Information given:
__________

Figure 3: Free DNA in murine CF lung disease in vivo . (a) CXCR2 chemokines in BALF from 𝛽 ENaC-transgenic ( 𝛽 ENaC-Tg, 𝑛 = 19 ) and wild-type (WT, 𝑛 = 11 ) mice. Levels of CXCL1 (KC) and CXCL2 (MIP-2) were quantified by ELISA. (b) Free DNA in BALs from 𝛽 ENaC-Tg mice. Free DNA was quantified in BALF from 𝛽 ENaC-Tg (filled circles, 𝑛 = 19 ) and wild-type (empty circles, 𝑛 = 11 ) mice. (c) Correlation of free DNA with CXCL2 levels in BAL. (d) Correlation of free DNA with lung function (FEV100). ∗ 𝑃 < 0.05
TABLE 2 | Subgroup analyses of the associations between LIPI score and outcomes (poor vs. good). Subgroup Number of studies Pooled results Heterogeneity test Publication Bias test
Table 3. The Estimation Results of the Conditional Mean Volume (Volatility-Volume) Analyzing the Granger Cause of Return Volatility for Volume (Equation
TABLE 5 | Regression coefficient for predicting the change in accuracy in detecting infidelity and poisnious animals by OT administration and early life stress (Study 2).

__________

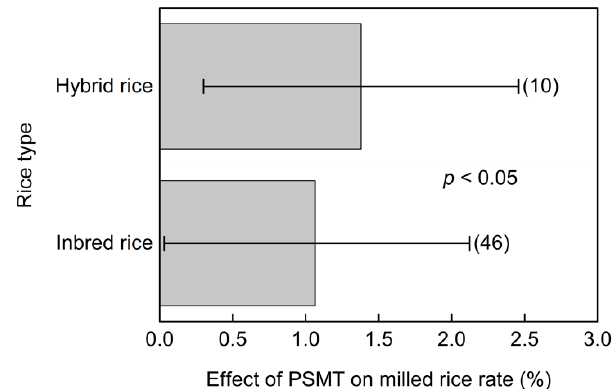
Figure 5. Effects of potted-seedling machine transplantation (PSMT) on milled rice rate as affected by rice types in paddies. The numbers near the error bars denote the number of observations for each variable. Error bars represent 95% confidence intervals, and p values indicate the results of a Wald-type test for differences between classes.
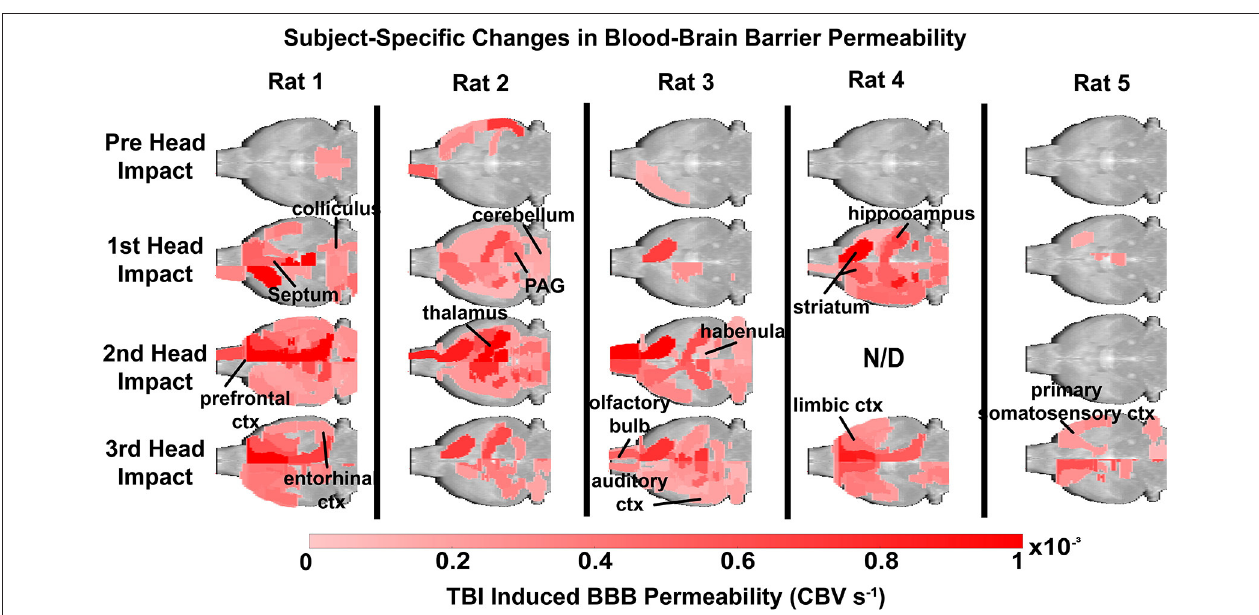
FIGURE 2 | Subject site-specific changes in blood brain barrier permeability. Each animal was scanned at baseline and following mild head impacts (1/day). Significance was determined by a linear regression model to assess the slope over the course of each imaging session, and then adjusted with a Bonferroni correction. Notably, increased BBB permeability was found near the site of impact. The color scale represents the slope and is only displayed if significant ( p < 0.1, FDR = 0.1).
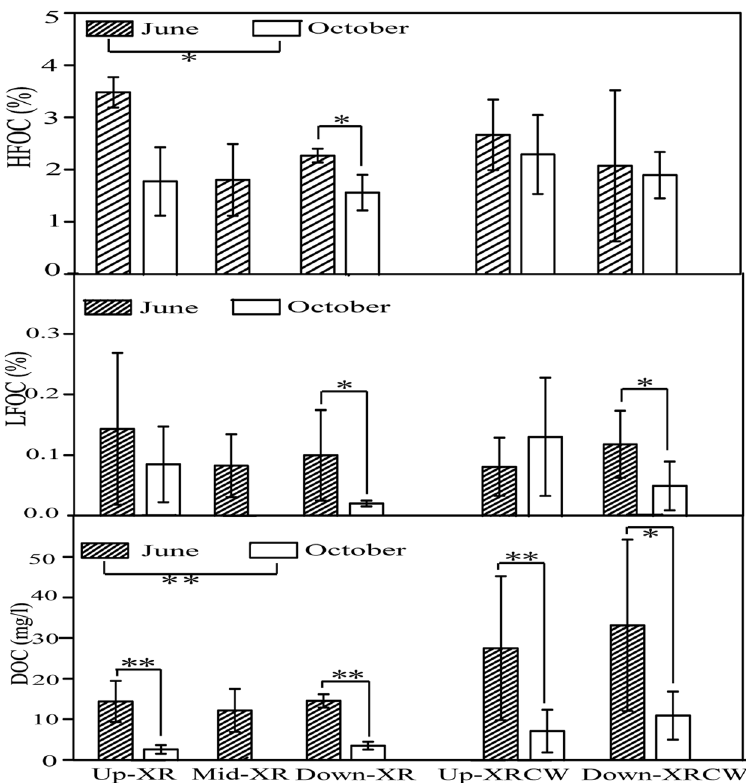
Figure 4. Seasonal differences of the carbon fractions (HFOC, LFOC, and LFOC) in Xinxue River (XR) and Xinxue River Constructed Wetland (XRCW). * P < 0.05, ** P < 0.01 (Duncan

__________

Task to complete: Using the material above, transcribe exactly the lines from the line with "Figure 3: Free" to the line with "TABLE 2 | Subgroup"; both count, and nothing else goes in.

Response to this task:
Figure 3: Free DNA in murine CF lung disease in vivo . (a) CXCR2 chemokines in BALF from 𝛽 ENaC-transgenic ( 𝛽 ENaC-Tg, 𝑛 = 19 ) and wild-type (WT, 𝑛 = 11 ) mice. Levels of CXCL1 (KC) and CXCL2 (MIP-2) were quantified by ELISA. (b) Free DNA in BALs from 𝛽 ENaC-Tg mice. Free DNA was quantified in BALF from 𝛽 ENaC-Tg (filled circles, 𝑛 = 19 ) and wild-type (empty circles, 𝑛 = 11 ) mice. (c) Correlation of free DNA with CXCL2 levels in BAL. (d) Correlation of free DNA with lung function (FEV100). ∗ 𝑃 < 0.05
TABLE 2 | Subgroup analyses of the associations between LIPI score and outcomes (poor vs. good). Subgroup Number of studies Pooled results Heterogeneity test Publication Bias test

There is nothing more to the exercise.